Extract →
Height balancing was expected to improve performance, but the net effect was
minimal: sometimes an improvement, sometimes not, depending upon the data
stream.  Version 2 retains the height-balancing algorithms, though.

        There are numerous demonstration and support files supplied with the
ACCT20 package.  Most of these are described in the ACCT20 User Manual. The
@t[MONTHLY.CTL] and @t[BILLER.CTL] files serve as prototypes for a monthly
summary report generating batch control file and for a monthly billing file.
Instructions on use of these files are contained in the files themselves.


        The following are the major decificiencies of which I'm
aware in ACCT20:
@itemize{Error recovery for various commands processing from disk files is poor.
For example, if a keyword is mistyped in the @t[ACCT20.CHG] file, no recovery
is attempted and the user must @t[CNTL-C] and search through the file to
attempt to find and fix the problem.

The binary tree routines do height balancing, but it appears that algorithm
does not improve execution time of the program (and may make it worse in
some cases).
It appears that the efficiency of the summarizing process depends upon the 
in which entries appear in the system data file.  Use of a height-balancing
algorithm for tree maintenance may help in the generation of the tree
but not in its processing.  Further analyses might be useful (but
probably won't effect significant performance improvements).

The summary listing file does not visually group summary lines by directory
level.  This should be a relatively easy fix.

Generation of details listings for bills should be made automatic rather than
requiring a separate processing step.

Activities →
**1)** According to the ACCT20 extract, what should be made automatic rather than requiring a separate processing step?
**2)** Please quote the ACCT20 extract between "Instructions on use" and "fix the problem.", inclusive.
**3)** Decide whether each statement agrees with the ACCT20 extract, answering yes or no and quoting the words that settle it: (a) Version 2 drops the height-balancing algorithms. (b) Most of the demonstration and support files are described in the ACCT20 User Manual. (c) The summary listing file visually groups summary lines by directory level.

(Saved data entries)
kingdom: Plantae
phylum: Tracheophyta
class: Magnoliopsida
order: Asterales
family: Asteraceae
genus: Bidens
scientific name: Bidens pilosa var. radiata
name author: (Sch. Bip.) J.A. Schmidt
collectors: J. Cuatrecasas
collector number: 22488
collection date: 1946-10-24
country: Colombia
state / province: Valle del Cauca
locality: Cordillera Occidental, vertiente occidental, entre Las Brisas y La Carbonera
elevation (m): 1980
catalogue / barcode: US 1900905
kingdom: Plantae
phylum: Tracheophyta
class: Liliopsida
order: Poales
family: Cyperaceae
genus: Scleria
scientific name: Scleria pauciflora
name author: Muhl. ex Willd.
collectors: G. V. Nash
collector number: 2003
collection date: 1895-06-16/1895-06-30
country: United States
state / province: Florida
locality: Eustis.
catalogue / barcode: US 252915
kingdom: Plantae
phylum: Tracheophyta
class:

Solutions →
**1)** Generation of details listings for bills.

**2)**
Instructions on use of these files are contained in the files themselves.


        The following are the major decificiencies of which I'm
aware in ACCT20:
@itemize{Error recovery for various commands processing from disk files is poor.
For example, if a keyword is mistyped in the @t[ACCT20.CHG] file, no recovery
is attempted and the user must @t[CNTL-C] and search through the file to
attempt to find and fix the problem.

**3)**
(a) No: "Version 2 retains the height-balancing algorithms, though."
(b) Yes: "Most of these are described in the ACCT20 User Manual."
(c) No: "The summary listing file does not visually group summary lines by directory level."